41/02 Staatsbürgerschaft, Pass- und Melderecht, Fremdenrecht, Asylrecht

Norm

BVG-Rassendiskriminierung ArtI Abs1
AsylG 2005 §3, §8, §10, §57
FremdenpolizeiG 2005 §46, §52, §55
VfGG §7 Abs2

Leitsatz

Verletzung im Recht auf Gleichbehandlung untereinander durch Abweisung eines Antrags auf internationalen Schutz betreffend einen Staatsangehörigen des Iraks; mangelhafte Auseinandersetzung mit dem als unglaubwürdig eingestuften Fluchtvorbringen; keine Durchführung einer mündlichen Verhandlung; Ausführungen ohne Begründungswert und weitgehende Übernahme des angefochtenen behördlichen Bescheids

Rechtssatz

Das Bundesverwaltungsgericht (BVwG) stützt sich in seinem Erkenntnis zur Gänze auf die Ergebnisse des behördlichen Ermittlungsverfahrens, die Sachverhaltsfeststellungen und die Beweiswürdigung des angefochtenen Bescheides. Es trifft weder eigene (aktuelle) Länderfeststellungen im Hinblick auf die Lage im Herkunftsstaat des Beschwerdeführers noch führt es eine mündliche Verhandlung durch, auf Basis derer es eigene Feststellungen bzw eine entsprechende Beweiswürdigung vornehmen hätte können.

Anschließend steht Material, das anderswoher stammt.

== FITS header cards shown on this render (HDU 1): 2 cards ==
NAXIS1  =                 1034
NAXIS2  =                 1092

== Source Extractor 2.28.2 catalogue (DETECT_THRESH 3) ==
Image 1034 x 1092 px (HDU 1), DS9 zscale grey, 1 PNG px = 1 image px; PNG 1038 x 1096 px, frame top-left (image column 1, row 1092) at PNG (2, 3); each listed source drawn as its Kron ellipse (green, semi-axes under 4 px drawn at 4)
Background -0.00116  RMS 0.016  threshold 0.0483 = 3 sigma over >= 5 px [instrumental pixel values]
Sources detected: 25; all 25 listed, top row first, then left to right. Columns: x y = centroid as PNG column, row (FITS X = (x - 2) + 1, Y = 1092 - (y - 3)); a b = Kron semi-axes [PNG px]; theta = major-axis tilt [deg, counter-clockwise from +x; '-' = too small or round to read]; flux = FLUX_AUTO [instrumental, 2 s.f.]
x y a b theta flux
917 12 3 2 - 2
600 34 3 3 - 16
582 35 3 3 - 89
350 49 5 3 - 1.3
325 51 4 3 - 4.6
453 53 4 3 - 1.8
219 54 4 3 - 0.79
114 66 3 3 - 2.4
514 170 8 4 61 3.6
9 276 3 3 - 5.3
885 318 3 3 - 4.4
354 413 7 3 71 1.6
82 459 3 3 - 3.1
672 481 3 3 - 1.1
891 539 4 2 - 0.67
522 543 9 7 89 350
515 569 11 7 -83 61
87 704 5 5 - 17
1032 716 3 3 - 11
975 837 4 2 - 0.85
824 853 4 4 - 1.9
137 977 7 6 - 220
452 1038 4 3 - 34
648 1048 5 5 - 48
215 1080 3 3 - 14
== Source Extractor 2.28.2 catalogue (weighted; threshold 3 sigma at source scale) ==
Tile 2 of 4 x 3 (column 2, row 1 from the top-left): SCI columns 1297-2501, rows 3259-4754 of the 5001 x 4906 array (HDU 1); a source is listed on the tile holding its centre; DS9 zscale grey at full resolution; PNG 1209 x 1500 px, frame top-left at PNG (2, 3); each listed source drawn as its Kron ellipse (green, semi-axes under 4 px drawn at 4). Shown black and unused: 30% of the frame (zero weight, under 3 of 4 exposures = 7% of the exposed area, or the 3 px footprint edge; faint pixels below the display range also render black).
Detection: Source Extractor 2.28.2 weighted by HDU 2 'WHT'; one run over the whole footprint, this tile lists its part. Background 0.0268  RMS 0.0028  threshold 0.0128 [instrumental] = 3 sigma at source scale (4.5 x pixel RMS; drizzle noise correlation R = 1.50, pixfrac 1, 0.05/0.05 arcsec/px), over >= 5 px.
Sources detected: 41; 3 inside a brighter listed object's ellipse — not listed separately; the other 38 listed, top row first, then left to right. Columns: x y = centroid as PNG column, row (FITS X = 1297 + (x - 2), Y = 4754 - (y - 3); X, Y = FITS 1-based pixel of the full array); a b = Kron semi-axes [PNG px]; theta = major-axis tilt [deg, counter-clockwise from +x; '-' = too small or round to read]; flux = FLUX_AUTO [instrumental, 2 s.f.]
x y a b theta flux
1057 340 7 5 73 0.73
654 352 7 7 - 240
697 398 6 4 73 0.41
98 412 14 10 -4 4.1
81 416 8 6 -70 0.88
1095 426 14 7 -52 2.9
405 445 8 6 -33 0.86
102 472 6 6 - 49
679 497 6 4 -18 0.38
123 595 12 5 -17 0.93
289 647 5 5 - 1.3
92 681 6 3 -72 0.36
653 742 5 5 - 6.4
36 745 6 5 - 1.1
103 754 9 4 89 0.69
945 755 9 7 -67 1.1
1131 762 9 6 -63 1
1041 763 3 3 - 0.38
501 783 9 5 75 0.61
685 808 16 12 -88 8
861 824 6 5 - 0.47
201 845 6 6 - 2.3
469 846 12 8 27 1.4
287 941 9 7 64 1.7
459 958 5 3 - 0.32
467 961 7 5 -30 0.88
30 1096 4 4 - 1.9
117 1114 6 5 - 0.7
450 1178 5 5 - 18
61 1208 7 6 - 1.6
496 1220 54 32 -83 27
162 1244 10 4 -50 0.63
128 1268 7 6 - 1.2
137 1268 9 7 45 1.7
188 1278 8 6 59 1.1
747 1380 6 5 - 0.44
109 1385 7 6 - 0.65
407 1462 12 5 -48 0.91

Den in Erwiderung auf die Beschwerde ergänzend aufgenommenen Ausführungen zur Unglaubwürdigkeit des Beschwerdeführers kommt angesichts der mangelhaften Argumentation kein Begründungswert zu. Die Ausführungen zur Unglaubwürdigkeit des Fluchtvorbringens im Bescheid des Bundesamtes für Fremdenwesen und Asyl, denen sich das BVwG ausdrücklich anschließt und die es im angefochtenen Erkenntnis wörtlich wiedergibt, stellen ebenfalls keine substantiierte Begründung dar. Das Bundesamt für Fremdenwesen und Asyl stützte sich im Wesentlichen darauf, dass die Angaben in der Einvernahme von der Aussage in der Erstbefragung abweichen würden. Allerdings gab der Beschwerdeführer sowohl bei der Erstbefragung als auch in der späteren Einvernahme gleichbleibend an, im Irak an Demonstrationen teilgenommen zu haben und zudem von den Milizen bedroht worden zu sein. Im Übrigen bestimmt §19 Abs1 AsylG 2005 ausdrücklich, dass die Erstbefragung insbesondere der Ermittlung der Identität und der Reiseroute des Fremden dient und sich nicht auf die näheren Fluchtgründe zu beziehen hat.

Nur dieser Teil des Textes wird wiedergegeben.